When was tie dye invented and who invented tie dye are open questions. India, Japan and Africa are most commonly mentioned in written tie dye histories.
Bandhani is the oldest known tie dye tradition. Its designs are dots made by plucking and tying many small points with thread before dyeing. It’s also known as Bandhni, Bandhej, and Plangi.
Bandhani dates to the Indus Valley Civilization in the Bronze age. The earliest illustrations are paintings on Ajanta Cave walls depicting the life of Buddha.
Shibori is the second oldest known tie dye tradition still practiced.
There are four Shibori techniques
- Arashi is a pole wrap resist technique.
- Kumo is a pleated and bound resist technique.

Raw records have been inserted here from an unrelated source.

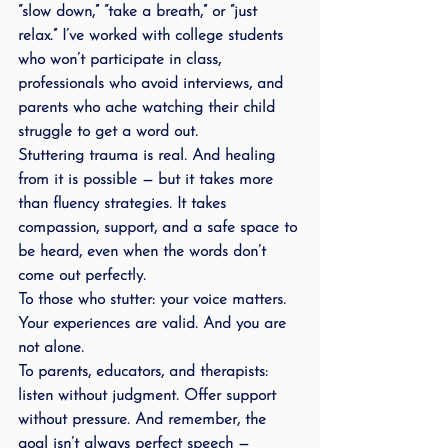
“slow down,” “take a breath,” or “just 
relax.” I’ve worked with college students 
who won’t participate in class, 
professionals who avoid interviews, and 
parents who ache watching their child 
struggle to get a word out.
Stuttering trauma is real. And healing 
from it is possible — but it takes more 
than fluency strategies. It takes 
compassion, support, and a safe space to 
be heard, even when the words don’t 
come out perfectly.
To those who stutter: your voice matters. 
Your experiences are valid. And you are 
not alone.
To parents, educators, and therapists: 
listen without judgment. Offer support 
without pressure. And remember, the 
goal isn’t always perfect speech —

- Itajime is a shaped resist technique.
- Kanoko is a modern tie dye technique.
Adire is the third oldest known tie dye tradition still practiced.
Google Arts and Culture has a pictorial Adire: the Art of Tie and Dye that is beautiful.
Most cultures experimented with art and bindings to create designs with dyes on clothing. Some say the earliest surviving examples of tie dye are pre-Columbian alpaca from Peru and silk from China.